# Source:
ALTERNATIVE BRISTOL - THE BIG 3
----------------------


As the years go by more and more people are getting online. Up until now a number of internet groups and forums for Bristol have come and gone, or withered on the vine. Out of this electronic melting pot three groups - a newswire and two forums - are now emerging as the big alternative players. 

In their own different ways Bristol Indymedia, Bristol Community Forum, and the Bristol Social Forum share some remarkable similarities and underlying goals. All are free at the point of use, all strive to root themselves in their communities as their main engine of growth, and all are emerging as the key online alternatives to the highly corporate, uniform, and often censored Bristol mainstream.

They are all publicised together below. 

Please visit them, contribute to them, and give them your support.


1.) Bristol Community Forum
2.) Bristol Indymedia 
3.) Bristol Social Forum


1.)  WELCOME TO THE BRISTOL COMMUNITY FORUM!
Please Visit: http://www.bristolforum.co.uk
“Whether you're looking for a place to chat, play games, meet people, or send texts, then Bristol Forum is for you! 
You can chat about almost anything here, and you can also look at our members reviews on Bristols nightlife, restaurants, games, films and much more! You can even find some ideas on places to go if you’re bored! Better still, write your own review and tell us what you think!
Our forum is very friendly, and whatever you like, you are sure to find a topic which will suit you. You can even keep us up-to-date if you want by writing your own Blog. 
And that is only part of this forum! We've got a games arcade featuring over 45 top games of every genre. Fancy sending your mate a text? Do it here! Want to sell your old pc? Do it here! Just want to chat? Do it here!
There are hundreds of reasons why you should join this forum. Its fun, friendly, and free! Boredom will be a thing of the past once you join!
So JOIN TODAY!  Remember, its fun, friendly and FREE!”


2.)  BRISTOL INDYMEDIA... READ IT, WRITE IT, YOUR SITE, YOUR NEWS…
Please Visit: http://www.bristol.indymedia.org/
“Bristol Indymedia carries the banner of 'Read It, Write It, Your Site, Your News...’ which means exactly what it says on the tin. The 'Submit An Article' button takes you to our article submission form. All you need to do is fill in the form. As if by magic your article should then appear on our newswire within minutes of you submitting your article.
If you've never tried your hand at writing articles, it's not as difficult or as daunting as it seems. Some articles only need to be a few sentences. Or, for those of you who already have experience at writing articles elsewhere, or at other times in your life, it would be great to see your articles posted up on Bristol Indymedia too.
Your article may even be turned into a front page feature and put into the middle column with a picture. As Bristol Indymedia is intended as a regional news resource, anything which isn’t directly relevant to Bristol or the South West may be hidden, but only if your article is outside of, or breaks guidelines, will it be moved to our hidden section.”


3.) THE BRISTOL SOCIAL FORUM - ANOTHER WORLD IS POSSIBLE!
Please Visit: http://groups.yahoo.com/group/bristolsocialforum
The Bristol Social Forum e-group will soon be upgraded to a better on-line platform where groups across Bristol will be able to more actively share files. To join the existing e-group, please send a blank email to the address below and wait for the confirmation message:
Email: bristolsocialforum-subscribe@yahoogroups.com
“On Sat 30th April 2005 Bristol activists from diverse political backgrounds organised to launch the Bristol Social Forum. Inspired by the World and European Social Forums, and bonded by the belief in people over profit, local social forums now exist across the UK and around the world. The Bristol Social Forum aims to be a place where people can communicate, learn from each other and form active campaigns around local issues, in the belief that getting together is vital for effective campaigning.

# Supplied information:
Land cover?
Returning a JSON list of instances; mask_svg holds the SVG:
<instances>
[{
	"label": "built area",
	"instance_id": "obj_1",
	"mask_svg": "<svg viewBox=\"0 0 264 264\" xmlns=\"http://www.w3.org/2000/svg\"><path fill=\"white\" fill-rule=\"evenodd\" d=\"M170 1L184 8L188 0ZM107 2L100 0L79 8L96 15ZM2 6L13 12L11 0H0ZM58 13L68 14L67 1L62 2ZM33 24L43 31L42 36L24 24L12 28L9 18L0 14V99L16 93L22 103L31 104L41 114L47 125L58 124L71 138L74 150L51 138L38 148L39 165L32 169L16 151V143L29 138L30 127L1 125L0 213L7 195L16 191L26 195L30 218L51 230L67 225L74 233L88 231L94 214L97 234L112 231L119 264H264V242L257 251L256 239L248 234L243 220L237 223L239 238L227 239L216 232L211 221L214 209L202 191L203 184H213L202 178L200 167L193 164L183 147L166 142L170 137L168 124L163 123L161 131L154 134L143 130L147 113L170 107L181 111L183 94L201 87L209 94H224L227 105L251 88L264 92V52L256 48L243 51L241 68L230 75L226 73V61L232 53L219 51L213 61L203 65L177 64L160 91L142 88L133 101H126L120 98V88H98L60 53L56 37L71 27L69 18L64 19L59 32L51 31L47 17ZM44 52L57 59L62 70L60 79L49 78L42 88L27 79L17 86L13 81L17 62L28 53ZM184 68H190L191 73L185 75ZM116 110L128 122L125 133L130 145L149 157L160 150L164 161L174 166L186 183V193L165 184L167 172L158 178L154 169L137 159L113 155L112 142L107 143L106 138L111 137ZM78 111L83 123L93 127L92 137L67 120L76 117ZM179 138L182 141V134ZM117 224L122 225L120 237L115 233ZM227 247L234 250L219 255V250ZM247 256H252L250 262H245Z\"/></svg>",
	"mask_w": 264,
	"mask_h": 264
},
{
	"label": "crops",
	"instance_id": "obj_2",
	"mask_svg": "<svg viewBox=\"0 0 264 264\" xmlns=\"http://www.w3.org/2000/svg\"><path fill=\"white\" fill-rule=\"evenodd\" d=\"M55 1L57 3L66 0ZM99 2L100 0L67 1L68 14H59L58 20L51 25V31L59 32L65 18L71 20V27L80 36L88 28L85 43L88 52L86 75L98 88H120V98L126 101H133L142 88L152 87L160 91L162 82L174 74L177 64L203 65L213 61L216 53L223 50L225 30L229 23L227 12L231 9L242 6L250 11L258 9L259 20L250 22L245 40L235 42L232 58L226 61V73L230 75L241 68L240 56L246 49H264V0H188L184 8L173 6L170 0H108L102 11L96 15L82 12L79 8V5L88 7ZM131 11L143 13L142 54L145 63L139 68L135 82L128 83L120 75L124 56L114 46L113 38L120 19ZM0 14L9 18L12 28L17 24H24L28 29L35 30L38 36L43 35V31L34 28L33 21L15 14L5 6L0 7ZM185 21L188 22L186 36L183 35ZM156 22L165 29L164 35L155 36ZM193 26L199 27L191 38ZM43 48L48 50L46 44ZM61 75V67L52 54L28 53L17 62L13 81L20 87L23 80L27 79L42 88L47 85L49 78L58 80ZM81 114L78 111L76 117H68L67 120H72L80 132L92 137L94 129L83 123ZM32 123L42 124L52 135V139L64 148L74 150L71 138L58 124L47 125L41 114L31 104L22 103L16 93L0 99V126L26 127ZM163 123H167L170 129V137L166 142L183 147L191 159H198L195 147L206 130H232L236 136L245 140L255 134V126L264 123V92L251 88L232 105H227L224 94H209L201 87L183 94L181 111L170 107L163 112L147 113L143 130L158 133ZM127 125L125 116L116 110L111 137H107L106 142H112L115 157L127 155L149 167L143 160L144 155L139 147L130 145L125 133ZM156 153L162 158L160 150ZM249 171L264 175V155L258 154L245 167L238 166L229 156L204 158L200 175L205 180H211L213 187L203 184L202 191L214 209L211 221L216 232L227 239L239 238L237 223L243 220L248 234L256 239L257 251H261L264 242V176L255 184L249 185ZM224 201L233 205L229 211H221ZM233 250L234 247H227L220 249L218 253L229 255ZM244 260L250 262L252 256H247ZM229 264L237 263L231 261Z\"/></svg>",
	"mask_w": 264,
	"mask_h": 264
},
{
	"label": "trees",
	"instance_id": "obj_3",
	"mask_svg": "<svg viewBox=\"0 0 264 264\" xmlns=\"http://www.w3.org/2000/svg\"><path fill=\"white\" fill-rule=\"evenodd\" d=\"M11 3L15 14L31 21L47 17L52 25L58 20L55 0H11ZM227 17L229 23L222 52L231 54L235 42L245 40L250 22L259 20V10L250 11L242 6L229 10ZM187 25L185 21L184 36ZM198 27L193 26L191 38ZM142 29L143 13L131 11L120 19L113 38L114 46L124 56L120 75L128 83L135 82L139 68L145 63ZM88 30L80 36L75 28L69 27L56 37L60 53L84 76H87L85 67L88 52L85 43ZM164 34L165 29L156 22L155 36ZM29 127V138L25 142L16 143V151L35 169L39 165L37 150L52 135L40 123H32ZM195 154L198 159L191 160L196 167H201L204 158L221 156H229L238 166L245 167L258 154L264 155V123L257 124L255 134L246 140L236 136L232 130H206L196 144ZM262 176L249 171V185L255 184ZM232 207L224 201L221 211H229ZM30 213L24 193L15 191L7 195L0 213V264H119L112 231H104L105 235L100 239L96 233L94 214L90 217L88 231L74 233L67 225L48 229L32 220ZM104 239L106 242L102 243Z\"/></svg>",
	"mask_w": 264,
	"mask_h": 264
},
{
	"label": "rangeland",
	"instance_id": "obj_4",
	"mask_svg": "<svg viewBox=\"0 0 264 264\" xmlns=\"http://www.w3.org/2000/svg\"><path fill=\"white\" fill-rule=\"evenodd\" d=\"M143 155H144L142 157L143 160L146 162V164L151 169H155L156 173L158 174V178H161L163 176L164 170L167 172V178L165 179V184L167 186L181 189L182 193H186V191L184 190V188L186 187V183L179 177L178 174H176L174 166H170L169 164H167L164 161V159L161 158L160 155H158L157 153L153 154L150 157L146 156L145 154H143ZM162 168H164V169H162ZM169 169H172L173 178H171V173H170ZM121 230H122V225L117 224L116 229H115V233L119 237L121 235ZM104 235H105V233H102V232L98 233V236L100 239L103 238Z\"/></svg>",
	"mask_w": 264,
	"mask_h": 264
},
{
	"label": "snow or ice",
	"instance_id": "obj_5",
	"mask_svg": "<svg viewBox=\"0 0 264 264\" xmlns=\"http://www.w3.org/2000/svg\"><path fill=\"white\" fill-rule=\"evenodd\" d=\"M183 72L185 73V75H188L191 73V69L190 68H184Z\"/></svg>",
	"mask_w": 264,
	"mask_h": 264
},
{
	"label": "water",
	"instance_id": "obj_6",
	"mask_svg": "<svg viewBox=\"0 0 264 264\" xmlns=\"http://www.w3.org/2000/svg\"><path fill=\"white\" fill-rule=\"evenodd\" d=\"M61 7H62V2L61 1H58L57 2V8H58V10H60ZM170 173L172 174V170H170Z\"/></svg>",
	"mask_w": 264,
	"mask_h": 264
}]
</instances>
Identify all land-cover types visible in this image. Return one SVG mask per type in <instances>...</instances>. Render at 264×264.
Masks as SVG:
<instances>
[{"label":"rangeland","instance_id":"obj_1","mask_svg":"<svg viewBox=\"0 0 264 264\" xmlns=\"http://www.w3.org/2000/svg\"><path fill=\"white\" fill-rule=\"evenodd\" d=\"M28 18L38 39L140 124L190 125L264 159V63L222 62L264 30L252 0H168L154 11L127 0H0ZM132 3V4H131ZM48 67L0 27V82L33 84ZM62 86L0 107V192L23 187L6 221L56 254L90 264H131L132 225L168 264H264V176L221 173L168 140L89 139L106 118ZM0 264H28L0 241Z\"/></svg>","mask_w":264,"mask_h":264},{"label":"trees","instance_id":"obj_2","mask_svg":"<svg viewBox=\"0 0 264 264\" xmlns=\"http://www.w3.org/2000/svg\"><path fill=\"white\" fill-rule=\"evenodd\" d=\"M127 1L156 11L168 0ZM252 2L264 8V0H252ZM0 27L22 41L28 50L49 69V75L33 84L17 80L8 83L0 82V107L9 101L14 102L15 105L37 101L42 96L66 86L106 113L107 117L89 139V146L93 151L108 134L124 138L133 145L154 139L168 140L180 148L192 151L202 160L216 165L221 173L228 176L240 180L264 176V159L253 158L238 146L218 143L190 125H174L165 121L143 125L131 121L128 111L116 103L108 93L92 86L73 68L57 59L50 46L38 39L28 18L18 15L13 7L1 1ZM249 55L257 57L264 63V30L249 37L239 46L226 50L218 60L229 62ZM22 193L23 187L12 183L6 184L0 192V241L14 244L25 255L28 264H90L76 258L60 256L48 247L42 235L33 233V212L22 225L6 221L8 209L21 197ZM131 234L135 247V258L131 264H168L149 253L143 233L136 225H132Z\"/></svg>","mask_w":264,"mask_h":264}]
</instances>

# Required work:
Using the page on Bristol's alternative online groups, say whether each statement agrees with it. Answer yes or no, quoting the words that decide it.
(a) The Bristol Community Forum offers a games arcade with more than 45 games.
(b) Articles for Bristol Indymedia have to be long.
(c) The Bristol Social Forum was launched in 2004.
The material plays no part here.

# Exercise result:
(a) Yes: "We've got a games arcade featuring over 45 top games of every genre."
(b) No: "Some articles only need to be a few sentences."
(c) No: "On Sat 30th April 2005 Bristol activists from diverse political backgrounds organised to launch the Bristol Social Forum."